Fast Facts
Visiting Your Legislator?
-Call ahead and make an appointment.
-Be on time.
-Be brief 10-15 minutes.
-Respect their schedules.
-Take a one-page outline or short written fact sheet to remind legislators about your visit and concerns.
Golden Rules of Effective Advocacy
GOLDEN RULES OF ADVOCACY
From: A Guide for the Powerless — and Those Who Don’t Know Their Own Power; Samuel Halperin, Institute for Educational Leadership, Washington, D.C., 1981.
- Be fair toward public officials. With very rare exceptions, they are honest, intelligent, and want to do the right things. Your job is to inform them effectively about what you think is right.
- Avoid cynicism. Government and politics may be faulty, but so is every profession. A disdainful attitude is an expensive luxury these days for it poisons the well and immobilizes the will to work for social betterment. Those who live on an island should not make an enemy of the sea. Or try a Sam Rayburn maxim: “Never spit chewing tobacco on the cake you hope to eat yourself.” In short, the political process we too often disparage is still our best hope for effecting constructive social change.
- Be understanding. Put yourself in the public official’s place. Try to understand his/her problems, outlook and aims.
- Be friendly. Don’t contact public officials only when you want their help. Take pains to keep in touch with them throughout the year, every year.
- Be reasonable. Recognize that there are legitimate differences of opinion. Never indulge in threats.
- Be thoughtful. Commend the right things public officials do.
- Be charitable. The failure of public officials to do what you wanted may be your responsibility if you have not done a good job in preparing, presenting and following through on your case. Every public official knows that you can express your opinion at the ballot box.

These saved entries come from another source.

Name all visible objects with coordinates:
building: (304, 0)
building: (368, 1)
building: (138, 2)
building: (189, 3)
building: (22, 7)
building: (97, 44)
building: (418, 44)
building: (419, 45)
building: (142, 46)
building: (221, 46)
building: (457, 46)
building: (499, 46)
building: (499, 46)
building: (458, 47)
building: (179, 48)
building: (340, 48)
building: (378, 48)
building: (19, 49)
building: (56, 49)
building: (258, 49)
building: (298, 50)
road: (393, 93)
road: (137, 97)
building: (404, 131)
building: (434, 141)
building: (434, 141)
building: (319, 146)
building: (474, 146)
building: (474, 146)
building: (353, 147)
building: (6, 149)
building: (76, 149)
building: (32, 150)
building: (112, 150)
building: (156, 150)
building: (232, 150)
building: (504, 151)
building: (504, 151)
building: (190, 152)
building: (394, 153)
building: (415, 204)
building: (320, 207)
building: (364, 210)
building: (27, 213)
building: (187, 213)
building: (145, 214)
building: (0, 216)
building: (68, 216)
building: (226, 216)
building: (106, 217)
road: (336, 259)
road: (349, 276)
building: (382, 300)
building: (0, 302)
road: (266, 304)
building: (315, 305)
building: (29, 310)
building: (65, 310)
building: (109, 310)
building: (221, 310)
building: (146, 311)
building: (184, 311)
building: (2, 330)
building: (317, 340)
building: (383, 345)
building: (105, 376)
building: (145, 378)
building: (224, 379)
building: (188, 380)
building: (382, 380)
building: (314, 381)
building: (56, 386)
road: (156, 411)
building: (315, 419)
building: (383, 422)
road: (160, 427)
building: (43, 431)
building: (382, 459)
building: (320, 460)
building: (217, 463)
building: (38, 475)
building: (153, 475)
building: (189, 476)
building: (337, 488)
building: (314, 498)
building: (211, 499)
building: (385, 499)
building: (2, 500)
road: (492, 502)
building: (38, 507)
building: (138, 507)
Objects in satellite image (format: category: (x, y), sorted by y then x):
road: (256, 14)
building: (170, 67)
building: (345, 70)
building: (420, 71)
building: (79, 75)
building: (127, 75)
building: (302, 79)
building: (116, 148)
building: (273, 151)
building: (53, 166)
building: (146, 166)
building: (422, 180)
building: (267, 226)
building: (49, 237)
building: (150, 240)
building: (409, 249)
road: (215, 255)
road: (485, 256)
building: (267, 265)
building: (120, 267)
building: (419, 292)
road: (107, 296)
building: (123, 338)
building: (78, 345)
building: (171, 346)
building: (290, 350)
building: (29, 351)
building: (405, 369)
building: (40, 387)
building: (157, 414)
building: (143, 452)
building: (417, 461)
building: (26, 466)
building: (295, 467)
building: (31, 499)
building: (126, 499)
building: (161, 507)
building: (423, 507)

- Be constructive. You don’t like to be scolded, pestered or preached to. Neither do public officials. Present an alternative, a new way of looking at the problem, a new formula, and not merely negative carping.
- Be realistic and persistent. Remember that controversial legislation and regulation usually result in a compromise not wholly satisfactory to any one contending party. Progress, although incremental, is no less real - and may even be more enduring for its evolutionary development that builds wider support.
- Be practical. Recognize that each lawmaker has commitments and that a certain amount of vote-trading goes on in all legislatures. Don’t chastise lawmakers who normally support you if they vote against one of your bills. This doesn’t necessarily mean that they have deserted your whole program. Give them the benefit of the doubt; the lawmaker will appreciate it and remember that you did. And remember that while some votes may be firmly committed there will be others - both sides of the partisan aisle - that can be swayed on the basis of sound arguments properly presented and well documented.
- Be a good opponent. Fight issues, not personalities.
- Be informed. Do your homework. The mere fact that you want a public official to adopt your position won’t be enough.
- Be trustworthy. When promises are made, keep them. If you tell a public official you’ll do something, stick to your end of the bargain.
- Be loyal. Never leave officials out on a limb by changing your position after they have publicly taken the position that you have urged upon them.
- Evaluate and weigh the issues: Many bills are tossed into the legislative hopper “by request” and are never intended to become law. So don’t criticize lawmakers for every bill which is introduced, and don’t sound the panic alarm until you’re sure a bill or legislative action is “for real”.
- Be discrete. Participation in discussions about lawmakers being “bought” or “paid off” is worse than useless. You have absolutely nothing to gain and everything to lose by such speculations. Furthermore, chances are extremely high that it isn’t true.
- Be generous. Remember that in success everyone can claim credit. As Senator Wayne Morse used to remind his colleagues in the years when federal education legislation was exceedingly difficult to enact: “Victory has a thousand fathers; defeat is an orphan.” Thank policymakers for their positive acts at least as often as you inquire why they went wrong. Let them know you are watching their record closely.
- Be visionary. Especially when it comes to the political process, there is seldom an absolute and final defeat. A loss with one member may lead to finding a better champion elsewhere. Failure in committee may be overturned on the legislative floor. Debate in one chamber may often be reversed in the other. Victory may be snatched from the jaws of defeat in a conference committee. And so on.
- Work - and be persistent. In the immortal words of Charlie Chan: “Everything cometh to he who waiteth, as long as he who waiteth worketh like hell in the meantime!”
On this final point alone volumes could be written, adorned by lively case studies. All the political assets, stamina and persistence are surely the most underrated, least dispensable ingredients of success.